_WORK TO COMPLETE_
**A)** How would you render this sentence from the article on Kirpichi, below, in French: "In 1997 and 1998, the group toured, playing in many festivals and opening for Biohazard."
**B)** Do these statements agree with the article on Kirpichi, below? (i) The group originated in Moscow. (ii) The album Smert' na reive was published under Gala Records. (iii) Evgeniy Nazarov played guitar in the group. Answer yes or no for each, and quote the deciding words from the article.
**C)** Which musical genres does the article on Kirpichi, below, list for the group?

_PASSAGE FOR REVIEW_
*** Block opens ***
- Origin: Saint Petersburg, Russia
- Genres: Rapcore, hip-hop, hardcore punk, funk, stoner rock
- Labels: SHOCK-Records Gala Records
- Members: Vasiliy Vasin - MC, guitar Danila Smirnov - MC, DJ, bass guitar Vadim Latyshev - MC, drums
- Past members: Evgeniy Nazarov (deceased) - MC, drums, Ivan Ludevig - guitar

= Kirpichi =

Russian musical group

Kirpichi (translated as 'Bricks') is an alternative music group from Russia. They originated in Saint Petersburg in the year 1995 as "Bricks are Heavy." Their last known setlist was at the venue Urban, located in Moscow, Russia in 2022.

==History==

===Early years and rise to fame===
The groups may have started on May 15, 1995, when its founder Vasya V. (Vasiliy Vasin), with Stas Sytnik and Kirill Solovyev, played a first concert in the Petersburg's House of Pioneers. All the song lyrics were in English. Because of heavy membership turnover, they disbanded in 1996.

In May 1996, Vasya's father gave them money to record some tracks. He then made a deal with SHOCK Records, and soon they published the album Kirpichi tyazhely (Bricks are heavy), which was compiled from translated versions of previous songs.

In 1997 and 1998, the group toured, playing in many festivals and opening for Biohazard. As a result the album Smert' na reive (Death at the party) was published in 1999, under Gala Records. The recording of the third album was fast in spite of heavy alcohol and drug use by the group members. However, tragically, the week before the release, on February 18, 2000, drummer Evgeniy Nazarov died from an overdose.
*** Block closes ***
_DATA LISTING_
*** Block opens ***
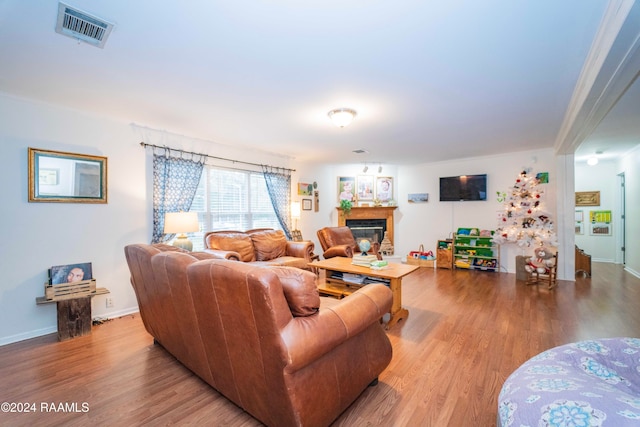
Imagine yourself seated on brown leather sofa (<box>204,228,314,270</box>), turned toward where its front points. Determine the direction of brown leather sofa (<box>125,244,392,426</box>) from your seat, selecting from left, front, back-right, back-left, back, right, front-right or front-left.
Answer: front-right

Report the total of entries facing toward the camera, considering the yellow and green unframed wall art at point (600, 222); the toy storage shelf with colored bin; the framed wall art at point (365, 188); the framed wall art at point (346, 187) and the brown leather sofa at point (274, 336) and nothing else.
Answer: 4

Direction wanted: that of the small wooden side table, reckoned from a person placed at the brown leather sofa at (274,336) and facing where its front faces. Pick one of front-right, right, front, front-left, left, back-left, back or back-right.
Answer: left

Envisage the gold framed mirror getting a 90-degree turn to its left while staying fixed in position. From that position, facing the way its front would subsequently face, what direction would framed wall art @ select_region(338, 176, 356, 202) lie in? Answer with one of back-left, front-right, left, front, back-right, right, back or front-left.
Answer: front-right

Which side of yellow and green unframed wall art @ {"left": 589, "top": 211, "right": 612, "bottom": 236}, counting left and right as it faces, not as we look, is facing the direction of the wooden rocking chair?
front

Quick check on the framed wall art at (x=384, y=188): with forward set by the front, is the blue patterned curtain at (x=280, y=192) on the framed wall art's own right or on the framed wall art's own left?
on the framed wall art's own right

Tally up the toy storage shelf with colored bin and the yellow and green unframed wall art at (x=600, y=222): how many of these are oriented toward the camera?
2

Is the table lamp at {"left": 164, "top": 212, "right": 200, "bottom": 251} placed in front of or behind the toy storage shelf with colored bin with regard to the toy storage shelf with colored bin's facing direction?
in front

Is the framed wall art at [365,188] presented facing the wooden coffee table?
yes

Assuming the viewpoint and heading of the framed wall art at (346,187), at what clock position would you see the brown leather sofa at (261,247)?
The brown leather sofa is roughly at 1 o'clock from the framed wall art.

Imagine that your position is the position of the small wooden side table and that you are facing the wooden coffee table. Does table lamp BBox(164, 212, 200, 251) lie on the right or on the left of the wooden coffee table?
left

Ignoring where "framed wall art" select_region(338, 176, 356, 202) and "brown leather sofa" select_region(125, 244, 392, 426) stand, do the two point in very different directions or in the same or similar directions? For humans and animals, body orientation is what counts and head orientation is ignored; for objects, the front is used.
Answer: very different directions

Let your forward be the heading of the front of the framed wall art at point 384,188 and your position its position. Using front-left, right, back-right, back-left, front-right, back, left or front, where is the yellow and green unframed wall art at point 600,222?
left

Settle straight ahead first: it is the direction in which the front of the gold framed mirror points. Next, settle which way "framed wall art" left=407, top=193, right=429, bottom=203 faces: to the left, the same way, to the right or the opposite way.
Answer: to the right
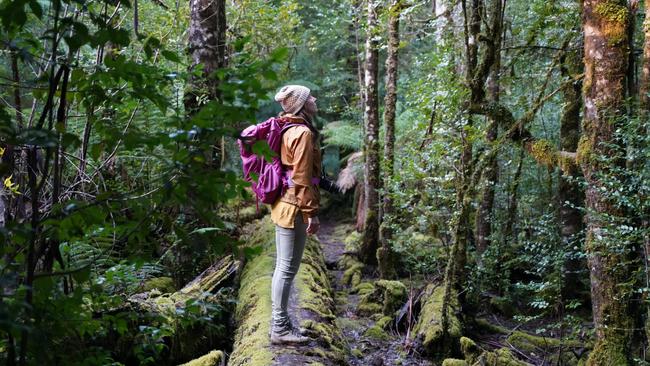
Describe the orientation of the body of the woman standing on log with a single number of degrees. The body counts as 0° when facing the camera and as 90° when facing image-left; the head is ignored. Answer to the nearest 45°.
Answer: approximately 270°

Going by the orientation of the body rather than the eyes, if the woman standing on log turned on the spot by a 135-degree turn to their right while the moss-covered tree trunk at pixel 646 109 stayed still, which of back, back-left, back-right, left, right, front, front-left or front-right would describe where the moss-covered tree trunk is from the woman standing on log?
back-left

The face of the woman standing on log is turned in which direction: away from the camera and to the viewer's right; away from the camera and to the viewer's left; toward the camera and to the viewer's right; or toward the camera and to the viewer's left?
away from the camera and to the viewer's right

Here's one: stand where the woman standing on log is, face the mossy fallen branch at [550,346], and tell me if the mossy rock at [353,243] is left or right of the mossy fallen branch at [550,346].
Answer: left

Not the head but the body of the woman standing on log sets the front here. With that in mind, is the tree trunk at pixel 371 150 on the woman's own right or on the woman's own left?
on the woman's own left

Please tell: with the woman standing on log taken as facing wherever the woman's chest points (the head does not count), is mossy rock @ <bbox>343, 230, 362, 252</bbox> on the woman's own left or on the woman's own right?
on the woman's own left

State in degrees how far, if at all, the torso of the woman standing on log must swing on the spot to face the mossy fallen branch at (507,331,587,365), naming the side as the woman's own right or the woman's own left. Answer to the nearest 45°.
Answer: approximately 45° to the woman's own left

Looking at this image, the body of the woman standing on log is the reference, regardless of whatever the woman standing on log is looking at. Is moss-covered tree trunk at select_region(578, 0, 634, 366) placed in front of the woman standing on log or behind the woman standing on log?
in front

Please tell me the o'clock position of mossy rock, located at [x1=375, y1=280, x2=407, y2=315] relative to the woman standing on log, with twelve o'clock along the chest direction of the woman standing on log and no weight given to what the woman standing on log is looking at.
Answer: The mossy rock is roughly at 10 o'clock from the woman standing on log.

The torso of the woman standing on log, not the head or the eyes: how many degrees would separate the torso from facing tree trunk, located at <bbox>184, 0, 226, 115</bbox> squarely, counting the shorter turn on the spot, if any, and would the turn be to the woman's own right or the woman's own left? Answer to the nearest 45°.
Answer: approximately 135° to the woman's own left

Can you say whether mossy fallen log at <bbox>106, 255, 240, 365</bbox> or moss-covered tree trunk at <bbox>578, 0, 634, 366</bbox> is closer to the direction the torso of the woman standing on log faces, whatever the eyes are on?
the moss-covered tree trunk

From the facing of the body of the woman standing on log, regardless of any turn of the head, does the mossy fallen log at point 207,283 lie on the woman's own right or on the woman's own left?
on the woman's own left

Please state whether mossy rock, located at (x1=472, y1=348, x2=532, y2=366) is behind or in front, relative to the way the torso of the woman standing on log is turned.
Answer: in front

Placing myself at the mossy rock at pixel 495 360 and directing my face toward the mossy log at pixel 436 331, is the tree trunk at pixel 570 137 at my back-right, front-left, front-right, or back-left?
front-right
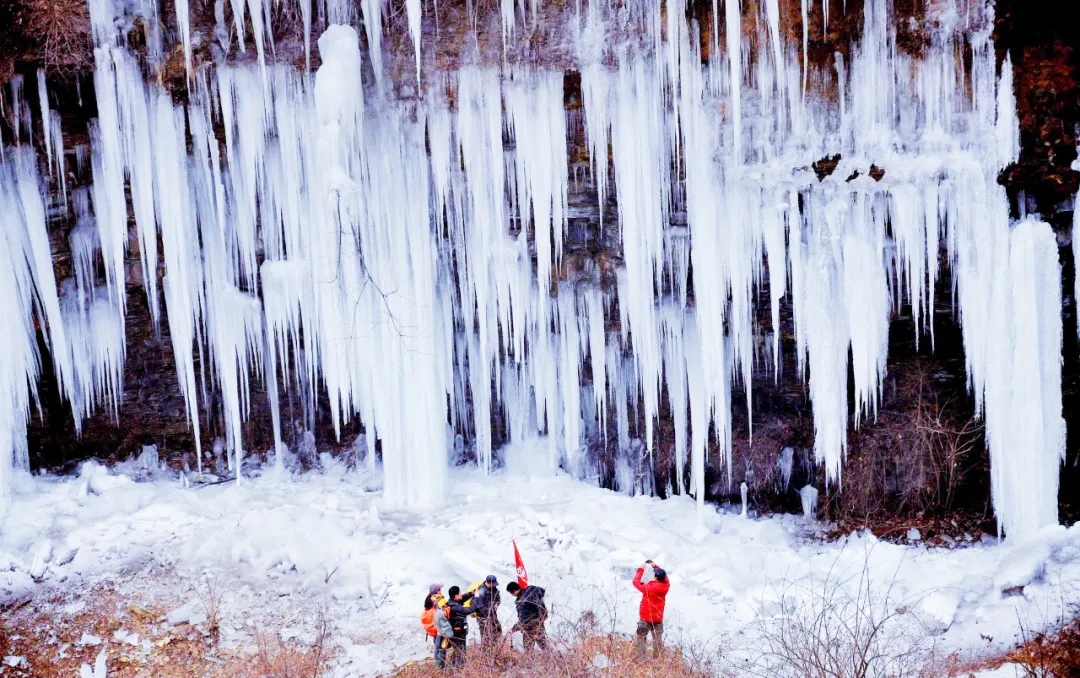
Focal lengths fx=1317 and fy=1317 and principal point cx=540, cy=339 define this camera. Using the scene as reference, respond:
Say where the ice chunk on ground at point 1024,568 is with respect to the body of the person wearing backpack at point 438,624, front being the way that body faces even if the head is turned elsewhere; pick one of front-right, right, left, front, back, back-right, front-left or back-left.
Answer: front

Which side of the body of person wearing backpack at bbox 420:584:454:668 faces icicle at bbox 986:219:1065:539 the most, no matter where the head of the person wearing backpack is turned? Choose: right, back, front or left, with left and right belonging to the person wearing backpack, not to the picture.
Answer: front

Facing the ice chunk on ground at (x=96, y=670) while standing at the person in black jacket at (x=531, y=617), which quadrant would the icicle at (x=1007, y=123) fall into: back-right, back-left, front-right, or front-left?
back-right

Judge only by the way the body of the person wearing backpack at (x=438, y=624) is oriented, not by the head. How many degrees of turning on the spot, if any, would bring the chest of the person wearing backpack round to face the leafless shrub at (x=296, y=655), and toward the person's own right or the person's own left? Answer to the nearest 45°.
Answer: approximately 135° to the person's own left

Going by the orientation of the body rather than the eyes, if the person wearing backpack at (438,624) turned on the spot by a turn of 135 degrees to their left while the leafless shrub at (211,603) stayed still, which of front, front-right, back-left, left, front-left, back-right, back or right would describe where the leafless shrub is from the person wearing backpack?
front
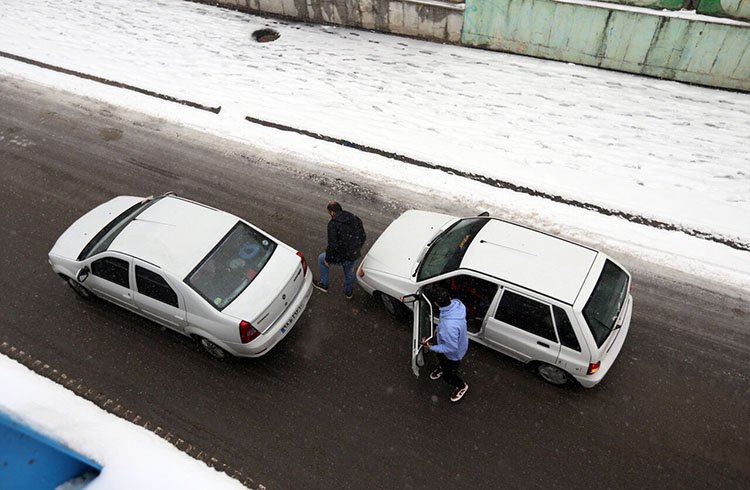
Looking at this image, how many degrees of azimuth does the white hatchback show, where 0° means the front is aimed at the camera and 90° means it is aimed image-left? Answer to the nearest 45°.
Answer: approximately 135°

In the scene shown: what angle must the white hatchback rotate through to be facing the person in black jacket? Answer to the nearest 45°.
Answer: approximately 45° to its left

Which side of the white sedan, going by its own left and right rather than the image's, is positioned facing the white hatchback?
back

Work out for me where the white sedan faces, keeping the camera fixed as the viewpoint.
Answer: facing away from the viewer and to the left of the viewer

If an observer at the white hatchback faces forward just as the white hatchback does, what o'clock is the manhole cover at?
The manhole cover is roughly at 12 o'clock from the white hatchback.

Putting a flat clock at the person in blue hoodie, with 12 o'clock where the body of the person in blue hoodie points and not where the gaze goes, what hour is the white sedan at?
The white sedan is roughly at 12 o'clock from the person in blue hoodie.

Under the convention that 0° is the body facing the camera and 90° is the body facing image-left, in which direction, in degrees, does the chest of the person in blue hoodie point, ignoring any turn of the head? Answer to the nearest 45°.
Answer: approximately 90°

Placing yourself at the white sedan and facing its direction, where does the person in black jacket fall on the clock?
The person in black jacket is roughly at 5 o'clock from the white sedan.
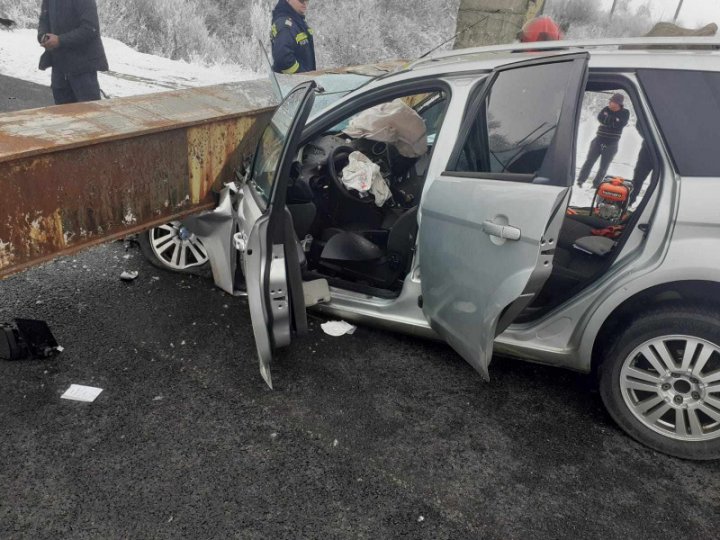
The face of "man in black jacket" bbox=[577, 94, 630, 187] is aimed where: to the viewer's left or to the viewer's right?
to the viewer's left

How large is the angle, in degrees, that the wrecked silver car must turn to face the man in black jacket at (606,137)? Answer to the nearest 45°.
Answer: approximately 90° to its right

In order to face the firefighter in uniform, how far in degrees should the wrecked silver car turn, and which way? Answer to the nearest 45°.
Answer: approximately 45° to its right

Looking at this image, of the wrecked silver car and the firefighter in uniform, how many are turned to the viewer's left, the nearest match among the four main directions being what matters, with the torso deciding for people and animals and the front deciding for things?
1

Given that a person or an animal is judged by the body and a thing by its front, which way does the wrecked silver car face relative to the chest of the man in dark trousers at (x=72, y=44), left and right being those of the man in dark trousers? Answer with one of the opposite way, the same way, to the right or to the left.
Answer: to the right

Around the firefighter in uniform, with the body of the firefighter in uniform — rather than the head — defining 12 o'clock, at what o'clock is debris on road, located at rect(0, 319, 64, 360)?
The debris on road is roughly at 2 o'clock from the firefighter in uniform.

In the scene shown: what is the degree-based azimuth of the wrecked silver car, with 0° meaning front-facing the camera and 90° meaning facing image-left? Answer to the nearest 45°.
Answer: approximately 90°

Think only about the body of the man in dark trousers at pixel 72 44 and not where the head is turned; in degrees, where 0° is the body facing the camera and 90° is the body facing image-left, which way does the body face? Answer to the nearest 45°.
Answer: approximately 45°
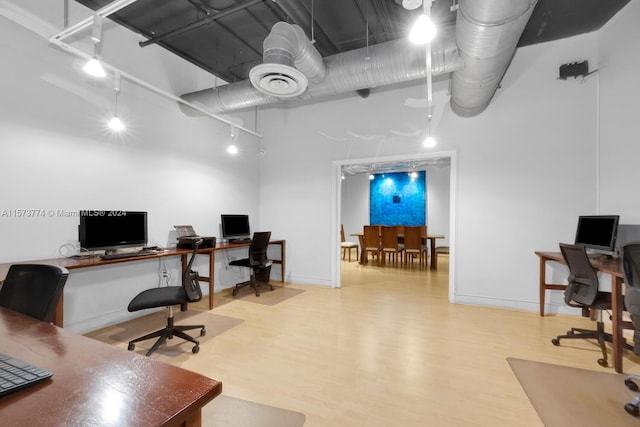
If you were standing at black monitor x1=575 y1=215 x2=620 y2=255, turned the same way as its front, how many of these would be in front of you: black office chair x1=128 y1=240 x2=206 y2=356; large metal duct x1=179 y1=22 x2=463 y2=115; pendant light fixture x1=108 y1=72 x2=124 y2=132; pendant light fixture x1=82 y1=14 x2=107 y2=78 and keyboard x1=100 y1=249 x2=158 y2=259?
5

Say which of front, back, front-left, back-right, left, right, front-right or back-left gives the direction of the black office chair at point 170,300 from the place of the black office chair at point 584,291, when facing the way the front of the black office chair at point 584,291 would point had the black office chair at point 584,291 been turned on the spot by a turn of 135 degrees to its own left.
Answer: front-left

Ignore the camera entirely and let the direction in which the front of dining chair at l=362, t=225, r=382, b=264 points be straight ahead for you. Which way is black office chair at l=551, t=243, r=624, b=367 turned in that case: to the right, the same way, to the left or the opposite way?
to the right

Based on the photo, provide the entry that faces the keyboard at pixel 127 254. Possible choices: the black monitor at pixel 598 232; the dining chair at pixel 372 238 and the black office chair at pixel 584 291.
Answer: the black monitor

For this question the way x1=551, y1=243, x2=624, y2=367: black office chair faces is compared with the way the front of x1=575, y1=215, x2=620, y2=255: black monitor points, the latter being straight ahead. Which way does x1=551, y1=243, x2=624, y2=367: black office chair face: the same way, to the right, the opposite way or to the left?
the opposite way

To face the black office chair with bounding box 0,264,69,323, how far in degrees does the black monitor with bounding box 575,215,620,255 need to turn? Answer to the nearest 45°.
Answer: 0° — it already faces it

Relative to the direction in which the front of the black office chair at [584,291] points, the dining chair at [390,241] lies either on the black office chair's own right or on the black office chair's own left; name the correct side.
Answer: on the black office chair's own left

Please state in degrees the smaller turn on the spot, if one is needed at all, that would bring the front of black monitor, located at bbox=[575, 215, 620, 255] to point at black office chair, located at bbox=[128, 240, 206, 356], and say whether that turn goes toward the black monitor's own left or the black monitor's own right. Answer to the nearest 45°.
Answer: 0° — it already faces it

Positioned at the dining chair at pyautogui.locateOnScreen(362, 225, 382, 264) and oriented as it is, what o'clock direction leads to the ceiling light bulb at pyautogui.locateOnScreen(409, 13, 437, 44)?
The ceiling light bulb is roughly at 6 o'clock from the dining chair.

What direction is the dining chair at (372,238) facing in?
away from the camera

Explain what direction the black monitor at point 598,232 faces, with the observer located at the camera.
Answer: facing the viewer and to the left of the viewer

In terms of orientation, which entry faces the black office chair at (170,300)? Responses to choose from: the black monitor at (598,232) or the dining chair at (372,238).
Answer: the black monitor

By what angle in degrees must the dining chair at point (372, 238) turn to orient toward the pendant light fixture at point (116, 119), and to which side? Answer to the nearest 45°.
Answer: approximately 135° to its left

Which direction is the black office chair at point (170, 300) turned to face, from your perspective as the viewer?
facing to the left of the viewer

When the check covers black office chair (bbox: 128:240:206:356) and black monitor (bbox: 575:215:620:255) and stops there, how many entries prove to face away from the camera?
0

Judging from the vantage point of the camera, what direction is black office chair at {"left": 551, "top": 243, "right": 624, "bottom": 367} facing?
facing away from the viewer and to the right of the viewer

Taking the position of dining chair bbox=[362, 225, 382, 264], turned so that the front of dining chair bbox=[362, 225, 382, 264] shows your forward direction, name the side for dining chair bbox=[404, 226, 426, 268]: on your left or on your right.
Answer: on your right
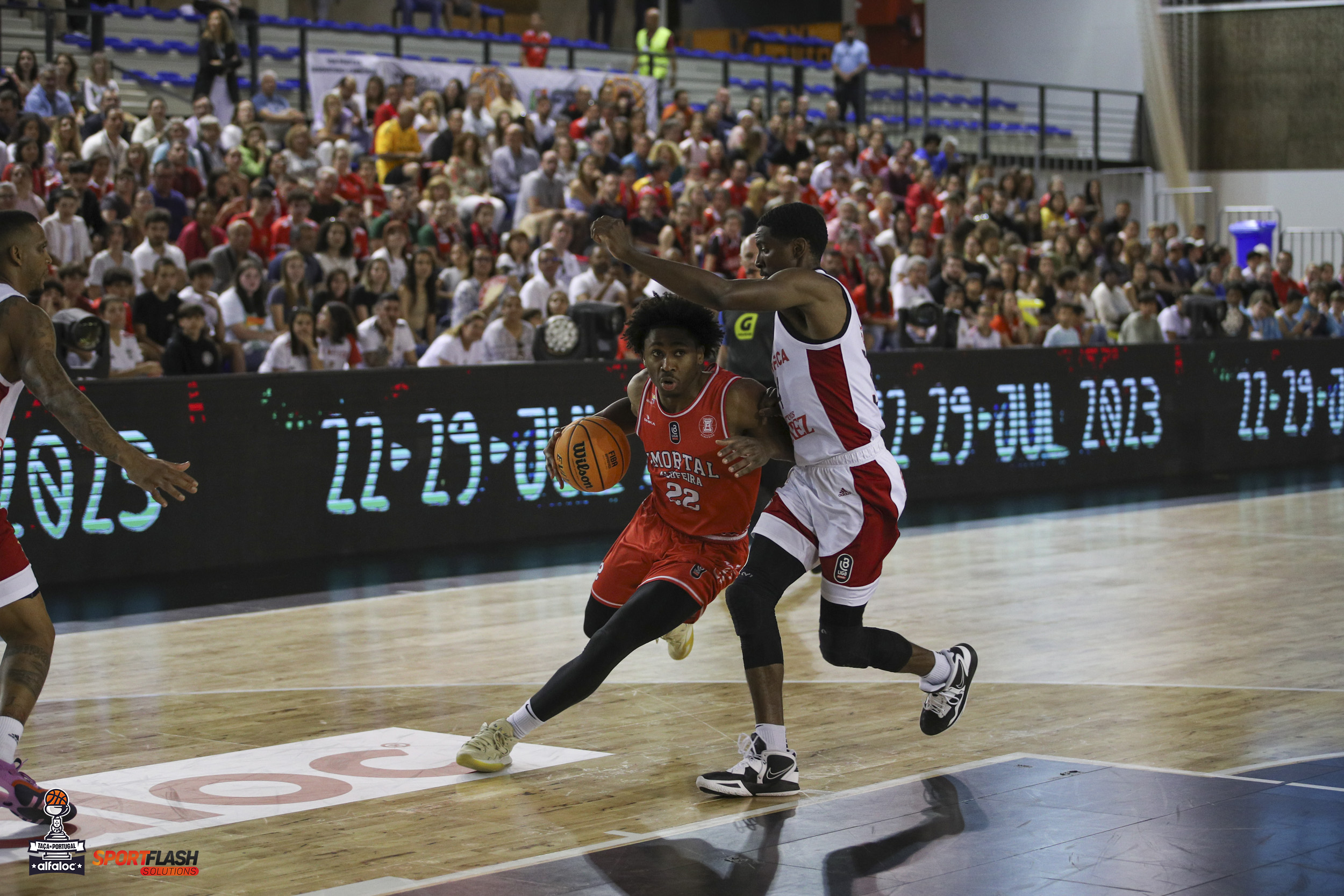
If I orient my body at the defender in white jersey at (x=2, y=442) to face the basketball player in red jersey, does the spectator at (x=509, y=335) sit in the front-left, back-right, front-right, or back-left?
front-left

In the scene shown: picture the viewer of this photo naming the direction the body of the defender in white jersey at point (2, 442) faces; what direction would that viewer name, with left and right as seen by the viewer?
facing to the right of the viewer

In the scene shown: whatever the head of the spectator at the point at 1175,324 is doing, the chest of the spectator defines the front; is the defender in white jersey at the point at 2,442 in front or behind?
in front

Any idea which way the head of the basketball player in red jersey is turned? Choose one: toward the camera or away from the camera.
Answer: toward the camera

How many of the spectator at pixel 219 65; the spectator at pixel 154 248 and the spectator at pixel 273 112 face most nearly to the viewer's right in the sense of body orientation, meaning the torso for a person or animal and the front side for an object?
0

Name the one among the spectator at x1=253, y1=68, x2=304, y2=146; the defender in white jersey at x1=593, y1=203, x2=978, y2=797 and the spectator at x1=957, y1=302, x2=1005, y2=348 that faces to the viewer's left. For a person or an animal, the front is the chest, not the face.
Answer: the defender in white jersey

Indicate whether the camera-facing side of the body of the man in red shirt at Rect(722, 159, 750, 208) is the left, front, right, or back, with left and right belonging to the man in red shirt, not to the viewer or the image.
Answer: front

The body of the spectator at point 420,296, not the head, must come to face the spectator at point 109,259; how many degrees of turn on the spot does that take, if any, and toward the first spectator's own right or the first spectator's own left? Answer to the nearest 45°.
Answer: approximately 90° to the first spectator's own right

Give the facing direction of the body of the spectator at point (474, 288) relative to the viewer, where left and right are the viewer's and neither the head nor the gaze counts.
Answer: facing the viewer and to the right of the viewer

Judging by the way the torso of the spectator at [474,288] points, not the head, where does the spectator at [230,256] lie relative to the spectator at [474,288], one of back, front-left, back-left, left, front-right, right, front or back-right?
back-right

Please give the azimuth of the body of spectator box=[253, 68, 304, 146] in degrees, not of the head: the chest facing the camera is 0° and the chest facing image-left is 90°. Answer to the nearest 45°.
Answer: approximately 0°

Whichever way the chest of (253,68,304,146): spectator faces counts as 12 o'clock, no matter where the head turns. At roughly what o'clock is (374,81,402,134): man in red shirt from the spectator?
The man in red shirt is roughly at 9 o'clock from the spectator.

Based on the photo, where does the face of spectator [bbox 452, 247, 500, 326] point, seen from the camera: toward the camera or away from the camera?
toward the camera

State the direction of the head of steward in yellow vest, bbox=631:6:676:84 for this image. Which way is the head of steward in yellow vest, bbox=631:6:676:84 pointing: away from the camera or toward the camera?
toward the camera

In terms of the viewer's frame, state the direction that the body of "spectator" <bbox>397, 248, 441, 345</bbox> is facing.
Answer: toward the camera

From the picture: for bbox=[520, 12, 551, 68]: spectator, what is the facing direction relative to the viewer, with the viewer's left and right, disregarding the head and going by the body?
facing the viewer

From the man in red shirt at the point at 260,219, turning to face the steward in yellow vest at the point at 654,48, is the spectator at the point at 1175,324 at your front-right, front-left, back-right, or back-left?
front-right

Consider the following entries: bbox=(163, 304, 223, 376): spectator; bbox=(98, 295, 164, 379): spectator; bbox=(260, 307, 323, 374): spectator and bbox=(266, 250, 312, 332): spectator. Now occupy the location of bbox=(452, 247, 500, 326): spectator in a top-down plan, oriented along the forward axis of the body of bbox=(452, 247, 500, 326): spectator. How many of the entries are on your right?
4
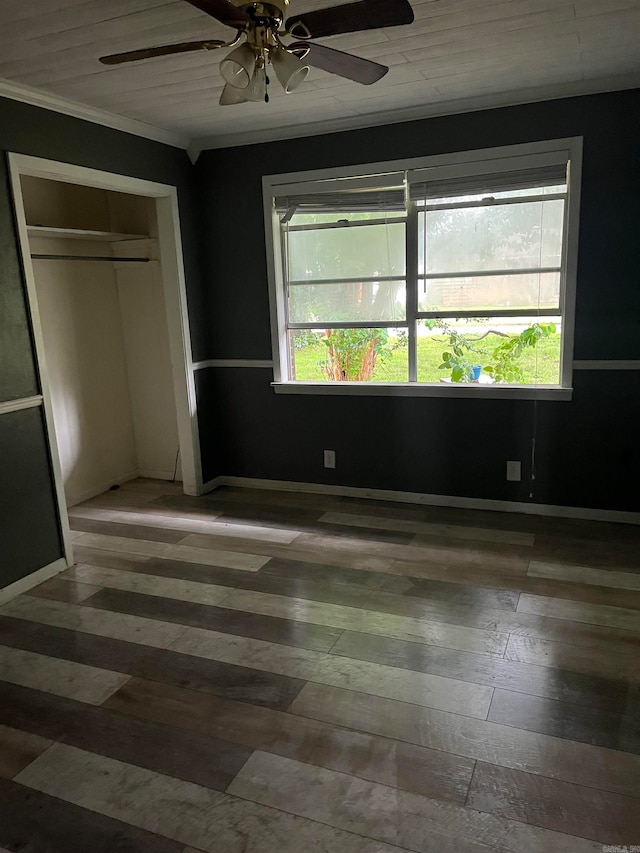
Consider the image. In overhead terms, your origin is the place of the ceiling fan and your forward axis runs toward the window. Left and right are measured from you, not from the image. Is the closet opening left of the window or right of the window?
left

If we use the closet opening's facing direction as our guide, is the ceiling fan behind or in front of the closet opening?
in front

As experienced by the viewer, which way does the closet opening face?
*** Block closes ***
_RESULTS FOR EACH TASK_
**A)** En 1997 et 1998, le groupe a fait une tournée, jouant dans de nombreux festivals et assurant la première partie de Biohazard.

**B)**
(i) No: "They originated in Saint Petersburg in the year 1995"
(ii) Yes: "the album Smert' na reive (Death at the party) was published in 1999, under Gala Records"
(iii) No: "Evgeniy Nazarov (deceased) - MC, drums"

**C)** Rapcore, hip-hop, hardcore punk, funk, stoner rock